Exercise description: Your answer must be a single number: how many lines in the records below contain the word "Queer".

Pictures paired with source code:
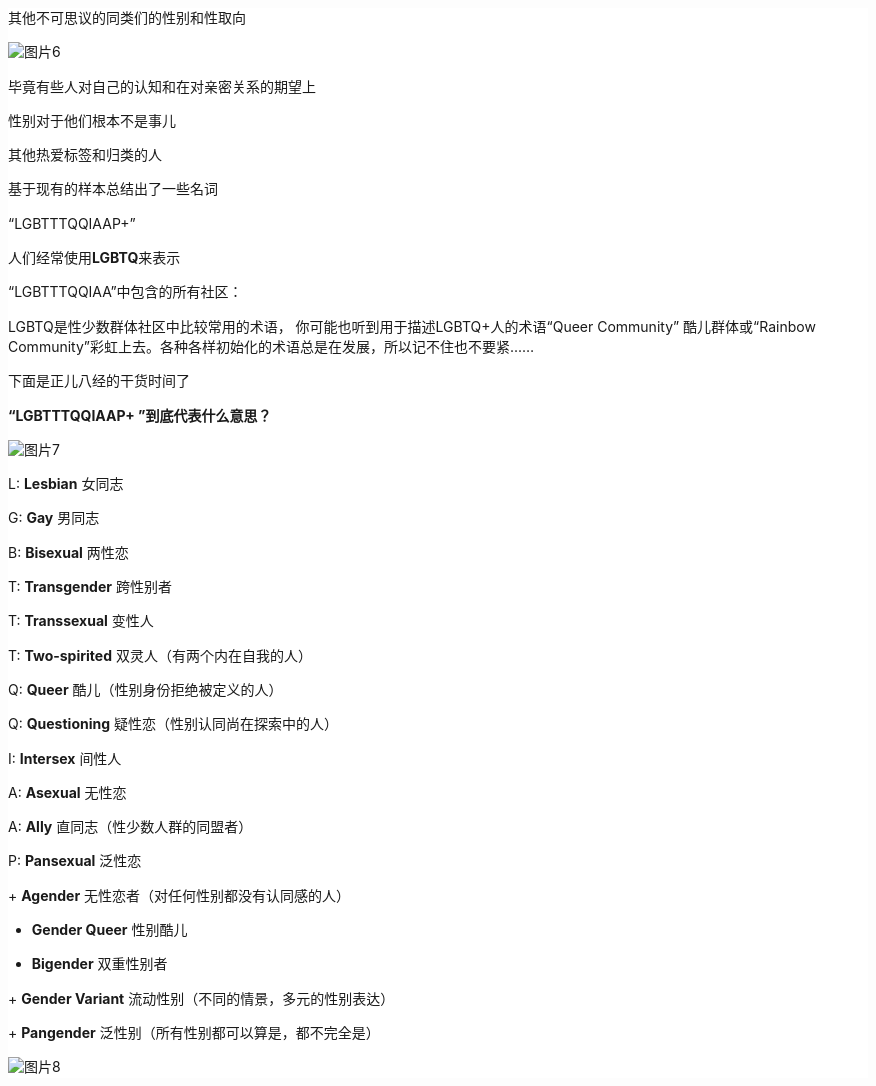 其他不可思议的同类们的性别和性取向

![图片6](https://nimg.ws.126.net/?url=http%3A%2F%2Fdingyue.ws.126.net%2FwlMoBV4v4q193tiUR1DEQnP%3Do6pJ7ZTL%3DvX0FiixBSw8E1505642564153transferflag.png&thumbnail=660x2147483647&quality=80&type=jpg)

毕竟有些人对自己的认知和在对亲密关系的期望上

性别对于他们根本不是事儿

其他热爱标签和归类的人

基于现有的样本总结出了一些名词

“LGBTTTQQIAAP+”

人们经常使用**LGBTQ**来表示

“LGBTTTQQIAA”中包含的所有社区：

LGBTQ是性少数群体社区中比较常用的术语， 你可能也听到用于描述LGBTQ+人的术语“Queer Community” 酷儿群体或“Rainbow Community”彩虹上去。各种各样初始化的术语总是在发展，所以记不住也不要紧...…

下面是正儿八经的干货时间了

**“LGBTTTQQIAAP+ ”到底代表什么意思？**

![图片7](https://nimg.ws.126.net/?url=http%3A%2F%2Fdingyue.ws.126.net%2F8KNycolYfbRqilcUpOuTrhqzqtneFQuiUildNa1WU4Lnv1505642564153transferflag.png&thumbnail=660x2147483647&quality=80&type=jpg)

L: **Lesbian** 女同志

G: **Gay** 男同志

B: **Bisexual** 两性恋

T: **Transgender** 跨性别者

T: **Transsexual** 变性人

T: **Two-spirited** 双灵人（有两个内在自我的人）

Q: **Queer** 酷儿（性别身份拒绝被定义的人）

Q: **Questioning** 疑性恋（性别认同尚在探索中的人）

I: **Intersex** 间性人

A: **Asexual** 无性恋

A: **Ally** 直同志（性少数人群的同盟者）

P: **Pansexual** 泛性恋

\+ **Agender** 无性恋者（对任何性别都没有认同感的人）

+ **Gender Queer** 性别酷儿

+ **Bigender** 双重性别者

\+ **Gender Variant** 流动性别（不同的情景，多元的性别表达）

\+ **Pangender** 泛性别（所有性别都可以算是，都不完全是）

![图片8](https://nimg.ws.126.net/?url=http%3A%2F%2Fdingyue.ws.126.net%2FP1pGLBNfJMeUfQXQkL92yD92UjTyoCQunc7g48gTrodWj1505642564153transferflag.png&thumbnail=660x2147483647&quality=80&type=jpg)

Response: 3